Special Issue

CRASE

Bright Future or Cautionary Tale? How the Bay Area Shapes the Future of the U.S.

Winter 2019 Article

Balancing Sustainability and Scale in California Agriculture

By Naupaka Zimmerman

How will we feed an ever increasing number of people on a planet with finite resources?

Conventional agricultural practices, which include the use of herbicides, pesticides, antibiotics, and synthetic fertilizers, effectively remove many of the natural ecological limits on crop growth. This in turn leads to lower economic risk for farmers, higher yields, and cheaper prices. This tension, between agricultural yields and cost on one hand and the long-term sustainability of agricultural systems in an ecological sense on the other, is at the heart of many of the big sustainability questions we face today. As America's largest agricultural producer and exporter, California has been a global leader over the past 50 years in developing methods to make large-scale organic agriculture feasible and profitable.

Think about the last time you were in Rainbow Grocery, Whole Foods, Sprouts, or the organic section of some other supermarket. If you were to ask people shopping there why they choose to buy organic, many would respond with some variation of "because it's healthier for me and my family." Few, if any, would mention soil health.

I suppose that good things done for the wrong reasons are still good things.

Put simply, scientific evidence suggests that the health benefits of organic agriculture are far greater for the soil the crops are grown in than they are for the humans who eat those crops. Farmers know this. The problem is that doing the 'right things' for the soil—using natural sources of fertilizer and methods of pest control, letting fields lay fallow, mixing and/or rotating crops—can be a riskier strategy in the short term, leading to lower yields and higher prices. And that is not necessarily a good thing for affordable and equitable access to healthy food.

Every summer I teach an undergraduate core class called 'California Ecology.' In the third week of the class, students learn about ecosystem ecology (how flows of energy and matter structure biotic and abiotic systems) through the lens of California agriculture. During this module, we take two trips, each geared at exposing students to different aspects of agriculture in California. One is to Swanton Berry Farm, just north of Santa Cruz near Davenport, CA, and the other to the Russell Ranch Sustainable Agriculture Facility near UC Davis. These two sites (as well as Star Route Farms, the oldest continuously certified organic grower in California, which the University of San Francisco recently acquired) are examples of how determined innovation over decades can lead to organic agriculture being effective at a commercial scale.

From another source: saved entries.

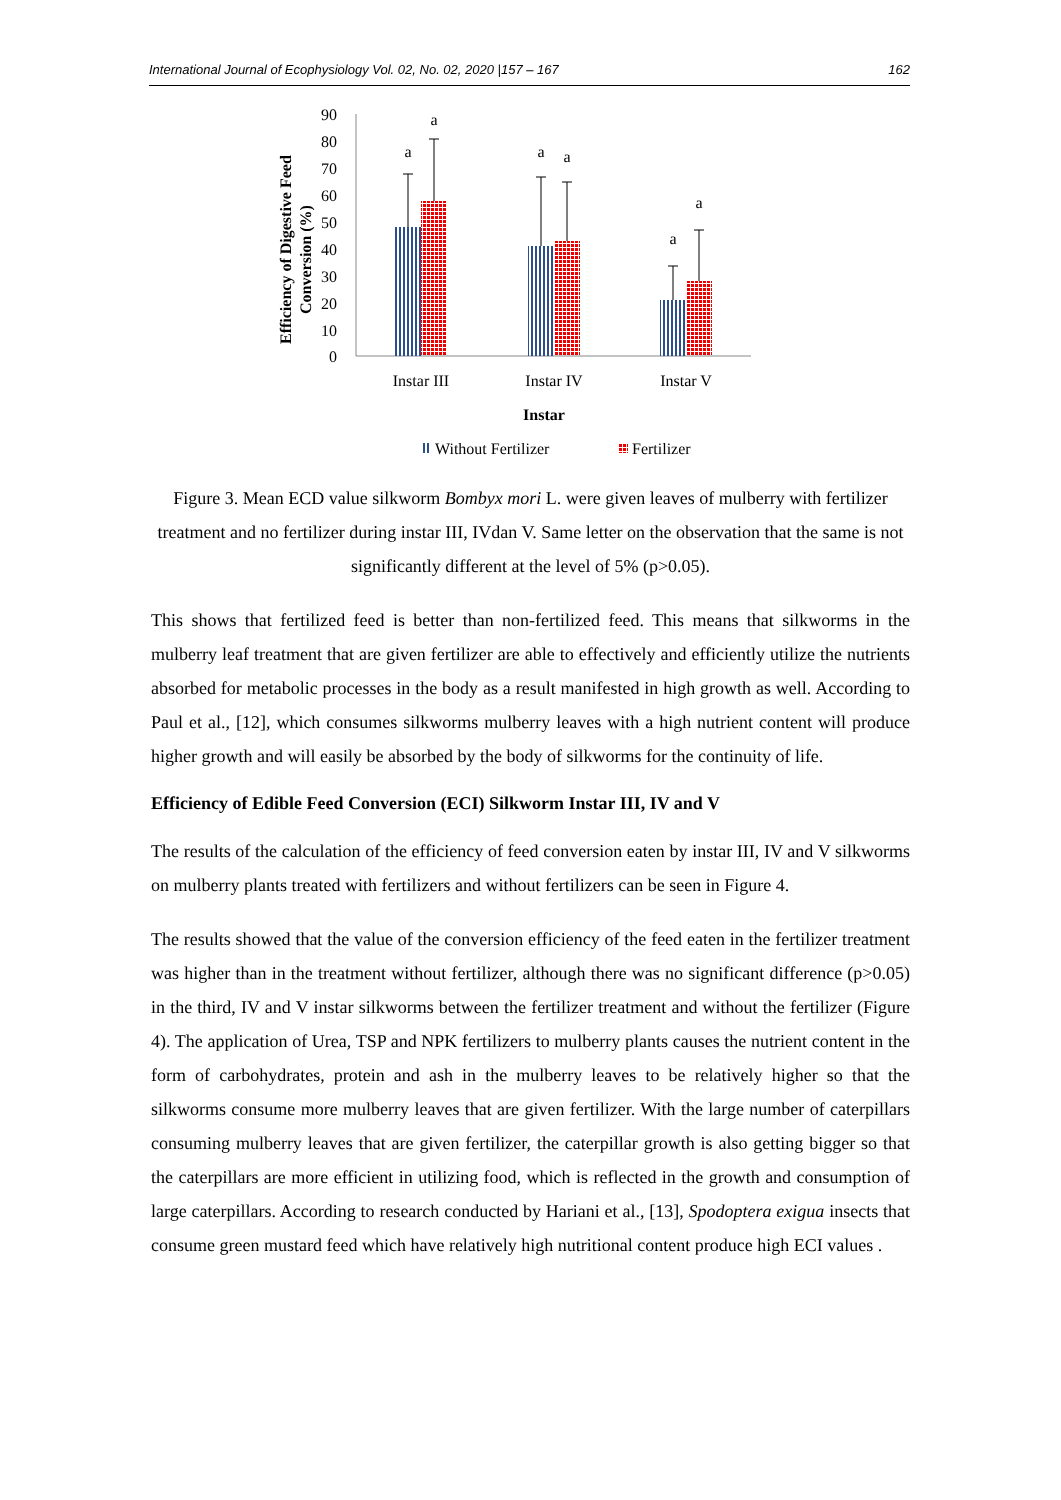International Journal of Ecophysiology Vol. 02, No. 02, 2020 |157 – 167 162
Efficiency of Digestive Feed
Conversion (%)
90
80
70
60
50
40
30
20
10
0
a
a
a
a
a
a
Instar III
Instar IV
Instar V
Instar
Without Fertilizer
Fertilizer
Figure 3. Mean ECD value silkworm Bombyx mori L. were given leaves of mulberry with fertilizer treatment and no fertilizer during instar III, IVdan V. Same letter on the observation that the same is not significantly different at the level of 5% (p>0.05).
This shows that fertilized feed is better than non-fertilized feed. This means that silkworms in the mulberry leaf treatment that are given fertilizer are able to effectively and efficiently utilize the nutrients absorbed for metabolic processes in the body as a result manifested in high growth as well. According to Paul et al., [12], which consumes silkworms mulberry leaves with a high nutrient content will produce higher growth and will easily be absorbed by the body of silkworms for the continuity of life.
Efficiency of Edible Feed Conversion (ECI) Silkworm Instar III, IV and V
The results of the calculation of the efficiency of feed conversion eaten by instar III, IV and V silkworms on mulberry plants treated with fertilizers and without fertilizers can be seen in Figure 4.
The results showed that the value of the conversion efficiency of the feed eaten in the fertilizer treatment was higher than in the treatment without fertilizer, although there was no significant difference (p>0.05) in the third, IV and V instar silkworms between the fertilizer treatment and without the fertilizer (Figure 4). The application of Urea, TSP and NPK fertilizers to mulberry plants causes the nutrient content in the form of carbohydrates, protein and ash in the mulberry leaves to be relatively higher so that the silkworms consume more mulberry leaves that are given fertilizer. With the large number of caterpillars consuming mulberry leaves that are given fertilizer, the caterpillar growth is also getting bigger so that the caterpillars are more efficient in utilizing food, which is reflected in the growth and consumption of large caterpillars. According to research conducted by Hariani et al., [13], Spodoptera exigua insects that consume green mustard feed which have relatively high nutritional content produce high ECI values .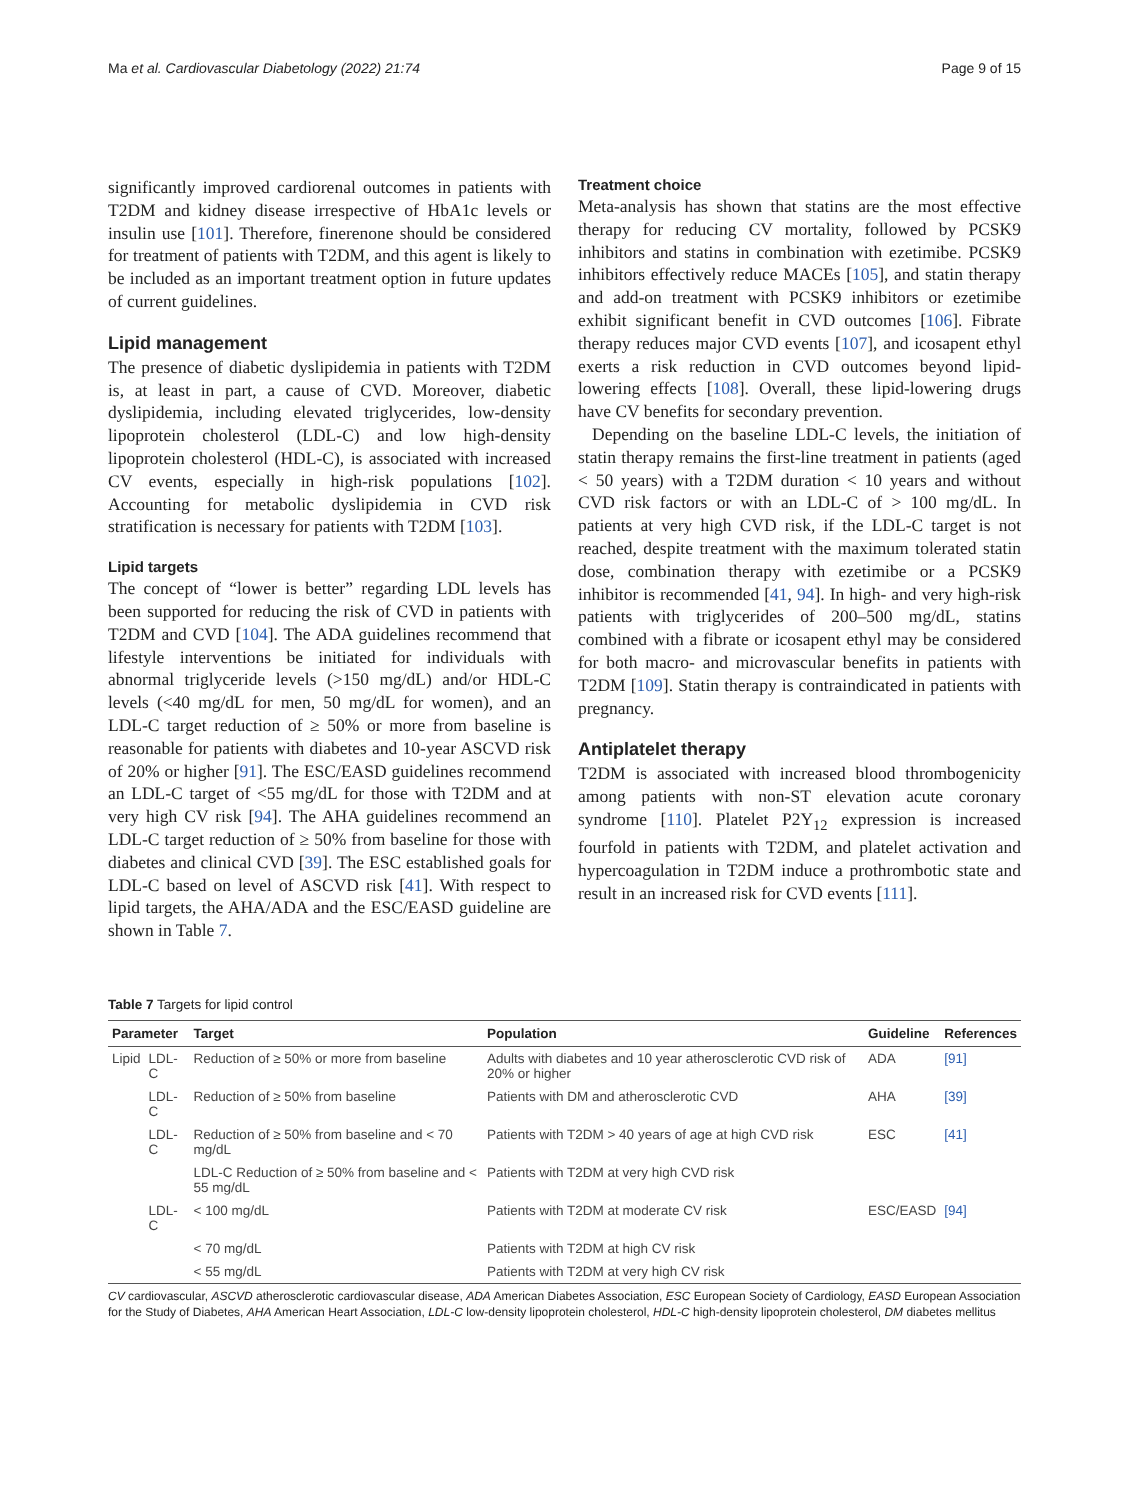Ma et al. Cardiovascular Diabetology (2022) 21:74 Page 9 of 15
significantly improved cardiorenal outcomes in patients with T2DM and kidney disease irrespective of HbA1c levels or insulin use [101]. Therefore, finerenone should be considered for treatment of patients with T2DM, and this agent is likely to be included as an important treatment option in future updates of current guidelines.
Lipid management
The presence of diabetic dyslipidemia in patients with T2DM is, at least in part, a cause of CVD. Moreover, diabetic dyslipidemia, including elevated triglycerides, low-density lipoprotein cholesterol (LDL-C) and low high-density lipoprotein cholesterol (HDL-C), is associated with increased CV events, especially in high-risk populations [102]. Accounting for metabolic dyslipidemia in CVD risk stratification is necessary for patients with T2DM [103].
Lipid targets
The concept of “lower is better” regarding LDL levels has been supported for reducing the risk of CVD in patients with T2DM and CVD [104]. The ADA guidelines recommend that lifestyle interventions be initiated for individuals with abnormal triglyceride levels (>150 mg/dL) and/or HDL-C levels (<40 mg/dL for men, 50 mg/dL for women), and an LDL-C target reduction of ≥ 50% or more from baseline is reasonable for patients with diabetes and 10-year ASCVD risk of 20% or higher [91]. The ESC/EASD guidelines recommend an LDL-C target of <55 mg/dL for those with T2DM and at very high CV risk [94]. The AHA guidelines recommend an LDL-C target reduction of ≥ 50% from baseline for those with diabetes and clinical CVD [39]. The ESC established goals for LDL-C based on level of ASCVD risk [41]. With respect to lipid targets, the AHA/ADA and the ESC/EASD guideline are shown in Table 7.
Treatment choice
Meta-analysis has shown that statins are the most effective therapy for reducing CV mortality, followed by PCSK9 inhibitors and statins in combination with ezetimibe. PCSK9 inhibitors effectively reduce MACEs [105], and statin therapy and add-on treatment with PCSK9 inhibitors or ezetimibe exhibit significant benefit in CVD outcomes [106]. Fibrate therapy reduces major CVD events [107], and icosapent ethyl exerts a risk reduction in CVD outcomes beyond lipid-lowering effects [108]. Overall, these lipid-lowering drugs have CV benefits for secondary prevention.
Depending on the baseline LDL-C levels, the initiation of statin therapy remains the first-line treatment in patients (aged < 50 years) with a T2DM duration < 10 years and without CVD risk factors or with an LDL-C of > 100 mg/dL. In patients at very high CVD risk, if the LDL-C target is not reached, despite treatment with the maximum tolerated statin dose, combination therapy with ezetimibe or a PCSK9 inhibitor is recommended [41, 94]. In high- and very high-risk patients with triglycerides of 200–500 mg/dL, statins combined with a fibrate or icosapent ethyl may be considered for both macro- and microvascular benefits in patients with T2DM [109]. Statin therapy is contraindicated in patients with pregnancy.
Antiplatelet therapy
T2DM is associated with increased blood thrombogenicity among patients with non-ST elevation acute coronary syndrome [110]. Platelet P2Y<sub>12</sub> expression is increased fourfold in patients with T2DM, and platelet activation and hypercoagulation in T2DM induce a prothrombotic state and result in an increased risk for CVD events [111].
Table 7 Targets for lipid control
| Parameter | | Target | Population | Guideline | References |
| --- | --- | --- | --- | --- | --- |
| Lipid | LDL-C | Reduction of ≥ 50% or more from baseline | Adults with diabetes and 10 year atherosclerotic CVD risk of 20% or higher | ADA | [91] |
| | LDL-C | Reduction of ≥ 50% from baseline | Patients with DM and atherosclerotic CVD | AHA | [39] |
| | LDL-C | Reduction of ≥ 50% from baseline and < 70 mg/dL | Patients with T2DM > 40 years of age at high CVD risk | ESC | [41] |
| | | LDL-C Reduction of ≥ 50% from baseline and < 55 mg/dL | Patients with T2DM at very high CVD risk | | |
| | LDL-C | < 100 mg/dL | Patients with T2DM at moderate CV risk | ESC/EASD | [94] |
| | | < 70 mg/dL | Patients with T2DM at high CV risk | | |
| | | < 55 mg/dL | Patients with T2DM at very high CV risk | | |
CV cardiovascular, ASCVD atherosclerotic cardiovascular disease, ADA American Diabetes Association, ESC European Society of Cardiology, EASD European Association for the Study of Diabetes, AHA American Heart Association, LDL-C low-density lipoprotein cholesterol, HDL-C high-density lipoprotein cholesterol, DM diabetes mellitus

Swanton Berry Farm was the first certified organic strawberry farm in the state of California (a state that produces more than 80% of US strawberries), and was instrumental in developing many of the methods that make it possible to commercially grow strawberries, a notoriously finicky crop, without toxic fungicides. Despite this history, it is still a relatively small farm. Russell Ranch, on the other hand, is located in the heart of big agriculture in the Central Valley. It is home to the Century Experiment, a 100-year-long scientific experiment spread out over nearly 100 acres, which seeks to understand the long-term effects of different farming practices (both conventional, organic, and mixed) on the long-term health of the soil and on crop yields.

It is not as simple as “organic is always better.” If all agriculture globally were to switch to the use of organic farming practices, it would increase costs to consumers and limit access to fresh fruits and vegetables for many. Doing the right thing for the soil and for environmental sustainability in the long run may cause real negative consequences for people in the present. The solution will be developing policies and market structures that incentivize us to wean ourselves off of the most ecologically problematic parts of conventional agriculture, such as the highly toxic pesticides and the irreversible depletion of mineral fertilizer reserves, and to develop new ways to creatively use the ecological checks and balances that already exist in nature to feed ourselves over the long term instead of just maximizing short-term profit.

California has been and will continue to be, by necessity, at the forefront of figuring out how to innovate at the limits of sustainable agriculture. In this way, it is a model for understanding how to meet the needs of today without having to mortgage the needs of tomorrow in order to do so. As the population of the state, country, and planet continues to increase, we will have no choice but to develop ways to balance our need to feed ourselves, our children, and our grandchildren with the need to sustain the fragile ecological systems that make our planet a habitable one.

Naupaka ZimmermanNaupaka Zimmerman is an Assistant Professor in the Biology Department at USF. As a microbial ecologist, his research interests focus on the interaction between plants and the beneficial microorganisms (bacteria and fungi) that associate with them. He is also interested in ways of building more quantitative and computational skills into undergraduate and graduate STEM curricula.